Task:
Only these lines of the data below are wanted: the one with "the bare tree at [16,75] 20.66", the one with "Positions are reported", and any lines between them, each repeated exactly.

Record extracts:
########

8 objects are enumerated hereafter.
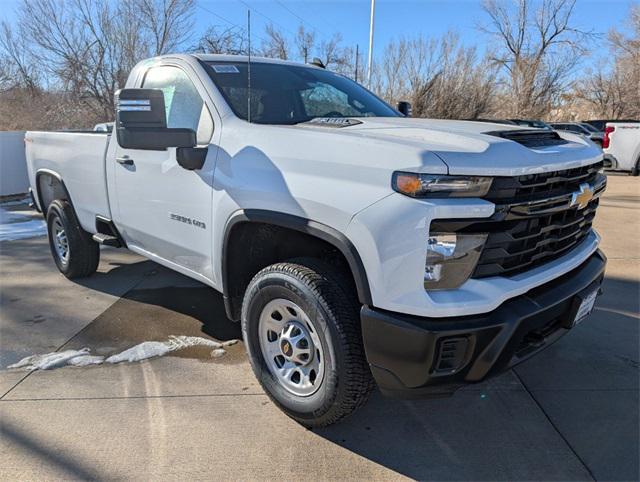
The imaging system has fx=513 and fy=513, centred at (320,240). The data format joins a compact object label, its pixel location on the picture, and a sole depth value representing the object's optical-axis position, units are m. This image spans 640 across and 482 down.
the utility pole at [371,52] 19.47
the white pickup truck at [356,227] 2.13
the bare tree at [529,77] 28.28
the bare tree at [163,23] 17.81
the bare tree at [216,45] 10.96
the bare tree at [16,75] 20.66
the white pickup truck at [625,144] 15.75
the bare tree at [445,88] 16.66
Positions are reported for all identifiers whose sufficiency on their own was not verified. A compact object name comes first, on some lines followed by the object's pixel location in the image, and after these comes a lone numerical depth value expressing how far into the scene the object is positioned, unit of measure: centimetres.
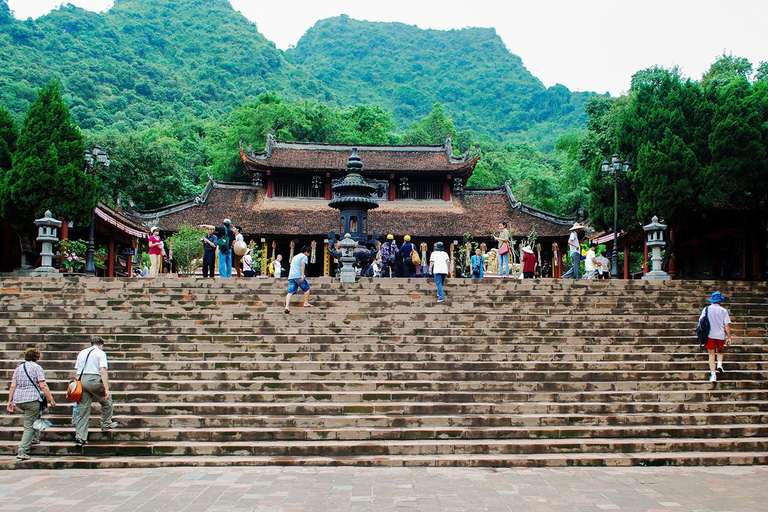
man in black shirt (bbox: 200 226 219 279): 1399
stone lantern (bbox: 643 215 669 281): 1482
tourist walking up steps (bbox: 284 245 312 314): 1200
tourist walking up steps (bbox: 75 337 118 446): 760
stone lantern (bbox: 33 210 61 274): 1436
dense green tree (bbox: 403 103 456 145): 5766
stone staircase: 788
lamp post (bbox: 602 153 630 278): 1752
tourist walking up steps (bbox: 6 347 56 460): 731
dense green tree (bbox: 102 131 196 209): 3538
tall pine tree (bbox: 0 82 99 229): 1717
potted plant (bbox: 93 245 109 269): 2143
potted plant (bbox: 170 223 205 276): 2194
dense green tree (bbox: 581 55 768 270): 1638
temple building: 2708
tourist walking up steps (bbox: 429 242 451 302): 1273
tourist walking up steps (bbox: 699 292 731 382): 959
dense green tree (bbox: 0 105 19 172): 1798
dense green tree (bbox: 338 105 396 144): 5191
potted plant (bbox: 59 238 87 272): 1719
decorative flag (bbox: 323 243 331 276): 2645
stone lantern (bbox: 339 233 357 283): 1416
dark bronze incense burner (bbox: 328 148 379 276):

########

Exercise response:
the bare tree at [16,75] 20.66
the white pickup truck at [625,144] 15.75
the bare tree at [445,88] 16.66
Positions are reported for all identifiers whose sufficiency on their own was not verified. A compact object name comes first, on some lines followed by the object's pixel location in the image, and after these comes a lone numerical depth value expressing how far into the scene the object is positioned, unit of measure: centimetres.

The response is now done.